PTHrP-(82–108) confers binding to intact MTs in vitro and in vivo dependent on KKKK⁹¹ and KKRR¹⁰⁶. A and B, visualization of the indicated GFP-fused proteins incubated with in vitro intact assembled MTs as indicated (see “Experimental Procedures”); corresponding transmission images of the MTs are shown below with the exception of the right panels in A where the transmission images are on the right. Where indicated, GST-IMPβ1 (+IMPβ) or GST-IMPα (+IMPα) were preincubated (30 min) with GFP-PTHrP fusion proteins prior to MT binding for 1 h followed by CLSM imaging. Where indicated in B, GST-IMPβ1 was added 10 min prior to CLSM imaging after (“post”) 1-h preincubation of GFP-PTHrP with MTs. C, results for quantitative analysis for the levels of MT fluorescence (MT-associated fluorescence (Fmt) after the subtraction of background fluorescence) due to binding of fluorescent proteins. Results represent the mean (n > 100), and error bars represent standard error of the mean from two separate experiments where significant differences between the GFP-PTHrP proteins are denoted by the p values. D–G, COS-7 cells expressing the indicated proteins were lysed in MT stabilizing buffer and subjected to ultracentrifugation. The MT pellet/associated proteins (P) were separated from supernatant (S) containing soluble proteins and tubulin as described under “Experimental Procedures” and washed (W) three times prior to resuspension. Fractions were then subjected to Western analysis using the indicated antibodies.

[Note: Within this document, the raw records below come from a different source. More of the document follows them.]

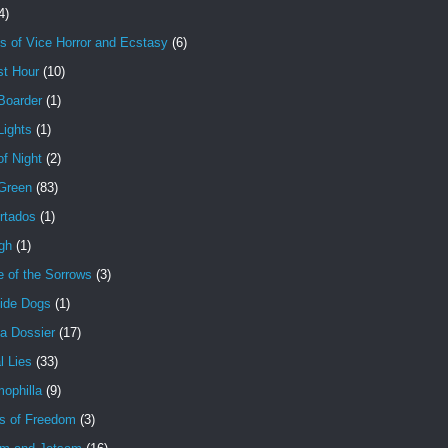
4)
s of Vice Horror and Ecstasy
(6)
st Hour
(10)
Boarder
(1)
Lights
(1)
f Night
(2)
 Green
(83)
rtados
(1)
gh
(1)
e of the Sorrows
(3)
ide Dogs
(1)
a Dossier
(17)
l Lies
(33)
ophilla
(9)
s of Freedom
(3)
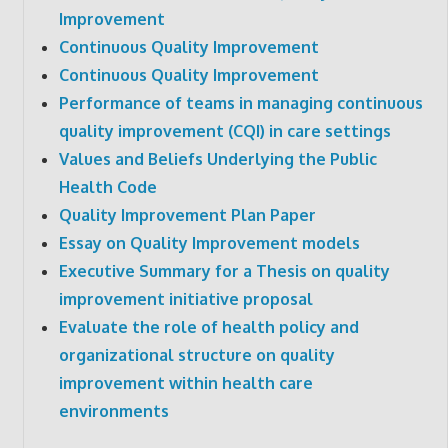
Improvement
Continuous Quality Improvement
Continuous Quality Improvement
Performance of teams in managing continuous
quality improvement (CQI) in care settings
Values and Beliefs Underlying the Public
Health Code
Quality Improvement Plan Paper
Essay on Quality Improvement models
Executive Summary for a Thesis on quality
improvement initiative proposal
Evaluate the role of health policy and
organizational structure on quality
improvement within health care
environments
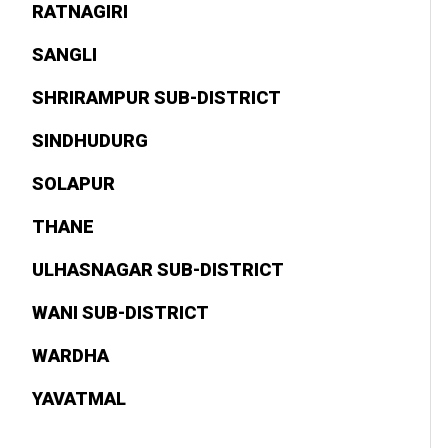
RATNAGIRI
SANGLI
SHRIRAMPUR SUB-DISTRICT
SINDHUDURG
SOLAPUR
THANE
ULHASNAGAR SUB-DISTRICT
WANI SUB-DISTRICT
WARDHA
YAVATMAL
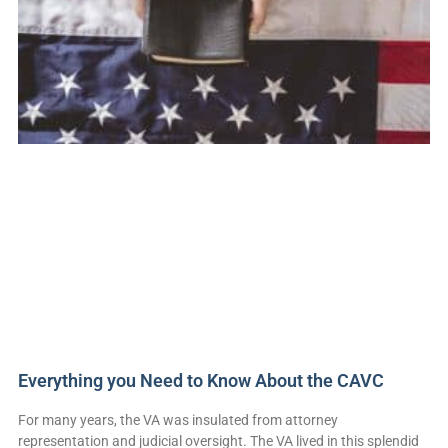
Everything you Need to Know About the CAVC
For many years, the VA was insulated from attorney
representation and judicial oversight. The VA lived in this splendid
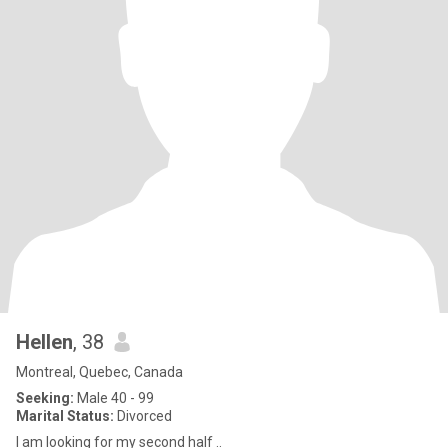
Hellen
, 38
Montreal, Quebec, Canada
Seeking:
Male 40 - 99
Marital Status:
Divorced
I am looking for my second half ..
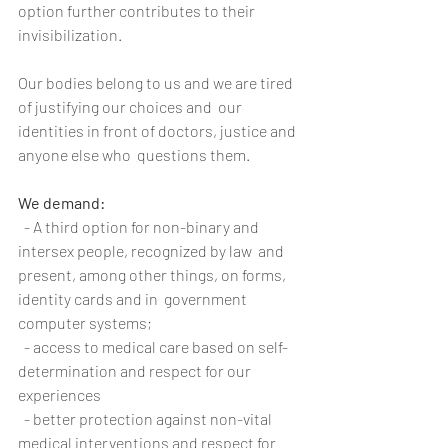
option further contributes to their 
invisibilization.
Our bodies belong to us and we are tired 
of justifying our choices and  our 
identities in front of doctors, justice and 
anyone else who  questions them.
We demand:
  - A third option for non-binary and 
intersex people, recognized by law  and 
present, among other things, on forms, 
identity cards and in  government 
computer systems;
  - access to medical care based on self-
determination and respect for our 
experiences
  - better protection against non-vital 
medical interventions and respect for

Densitometric analysis for the protein levels in D and F is presented in E and G where the signal intensity above background for the GFP fusion proteins in S and P are expressed relative to the corresponding values for tubulin, and the values are then expressed as a percentage relative to that derived for the supernatant (100%) (in E) or the ratio of pellet/supernatant relative to the maximum value (for wild type, single expression) (in G). No add., no addition.

FIGURE 8.

Optimal nuclear accumulation of endogenous cellular PTHrP is dependent on functional MTs. A, CLSM images of COS-7 and U2 OS osteosarcoma cells treated without (No add.) or with NCZ or Taxol prior to fixation and immunostaining for PTHrP or T-ag as indicated. Scale bars represent 20 μm. B and C, results for quantitative analysis of images, such as those in A, for the levels of Fn and Fc (expressed relative to non-treated cells) (B) or the extent of nuclear accumulation of PTHrP or endogenous T-ag (Fn/c) (according to Fig. 1) (C). Results represent the mean (n ≥ 110), and error bars represent standard error of the mean, where significant differences are denoted by p values. *, Mann-Whitney test.